Resizable arrays, also called dynamic arrays, dynamic tables, array lists and so on, are extensively used in many applications when the amount of data to be stored in the array is not known in advance or can change dynamically during the execution of the program. For instance, the Scala code below reads all the words in a text file into a resizable array (Scala ArrayBuffer) so that they can be later processed in memory in the same order they appear in the file.

import scala.io.Source

val words = collection.mutable.ArrayBuffer[String]()
val bufferedSource = Source.fromFile(fileName)
for(line <- bufferedSource.getLines)
  for(word <- line.trim.split("\\r+"))
    words += word
bufferedSource.close

Due to their importance in many applications, resizable arrays are implemented in many standard libraries:

Their main benefit over arrays is that they allow amortized constant-time insertion and removal at the end. The benefit over mutable linked lists, that also allow constant time insertion at the end, is that constant-time random access to the elements is supported and much less memory allocations are performed. In general, memory allocations are not free but the runtime system must keep track of the free and allocated memory areas when objects are created and deleted (by garbage collection or by explicit deallocation). The plot below shows the performance of C++ vector (resizable array) and list (mutable linked list) when \( n \) elements are inserted at the end. These tests were run in a computer with Intel i5-2400 CPU running at 3.1GHz.

_images/insertion-at-end.jpg

The idea in resizable arrays is as follows: allocate an array \( a \) with some extra space and maintain

  • ​ the capacity \( c \), ie. the size, of the array \( a \) (in Java/Scala, this is already included in the low-level array but in C++, for instance, raw arrays do not carry any additional information), and

  • ​ the size \( s \) of the resizable array, ie. the number of elements actually used in the underlying array \( a \).

When an element is inserted at the end of the resizable array, we do the following:

  1. If \( s < c \), we simply write the element in the index \( s \) of the array \( a \) and increase \( s \) by one.

  2. If \( s = c \), we

    1. allocate a new array of \( \alpha c \) elements, where \( \alpha > 1 \) is an expansion factor constant (usually 1.5 or 2),

    2. copy the \( s \) elements from the old array to the beginning of the new array, and

    3. set the capacity to \( \alpha c \), insert the new element at index \( s \) in the new array and increase \( s \) by one.

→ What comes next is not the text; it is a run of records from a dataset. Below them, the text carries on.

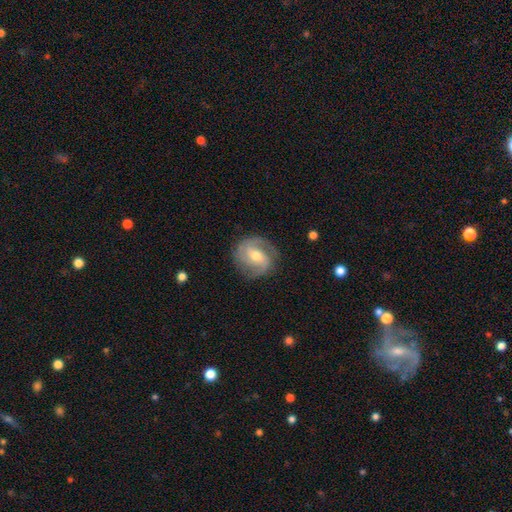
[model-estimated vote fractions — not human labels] Smooth or featured? featured or disk (83%)
Edge-on disk? no (97%)
Bar? weak (45%)
Spiral arms? yes (96%)
Spiral winding? medium (47%)
Spiral arm count? 2 (50%)
Bulge size? moderate (62%)
Merging? none (80%)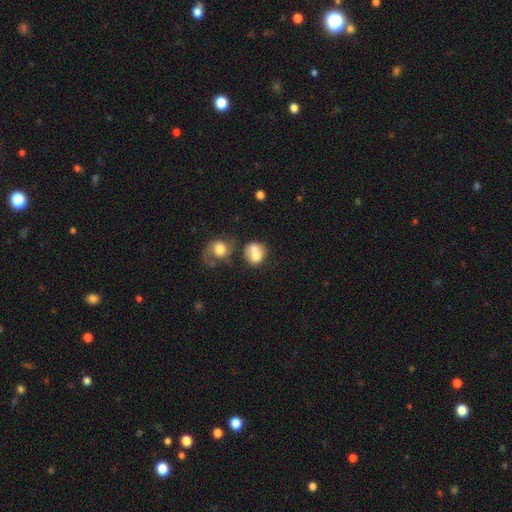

Removing the last element is easy: the index \( s \) is decreased by one.

Example: Inserting an element into a full resizable array

Consider the resizable array of integers shown below and suppose that we wish to insert the element 21 at the end of it.

_images/rarray-1.png

As the array was full, the insertion triggers expansion and results in the resizable array shown below.

_images/rarray-2.png

The old array will be deallocated by the runtime system (such as Java virtual machine) in garbage-collected languages. In non-garbage collecting languages such as C++, the old array must be explicitly deallocated by the insertion operation code.

Example

The code below shows how appending elements in ArrayBuffer is implemented in the Scala version 2.11.8. The code is taken from the source code of ArrayBuffer and the source code of ResizableArray.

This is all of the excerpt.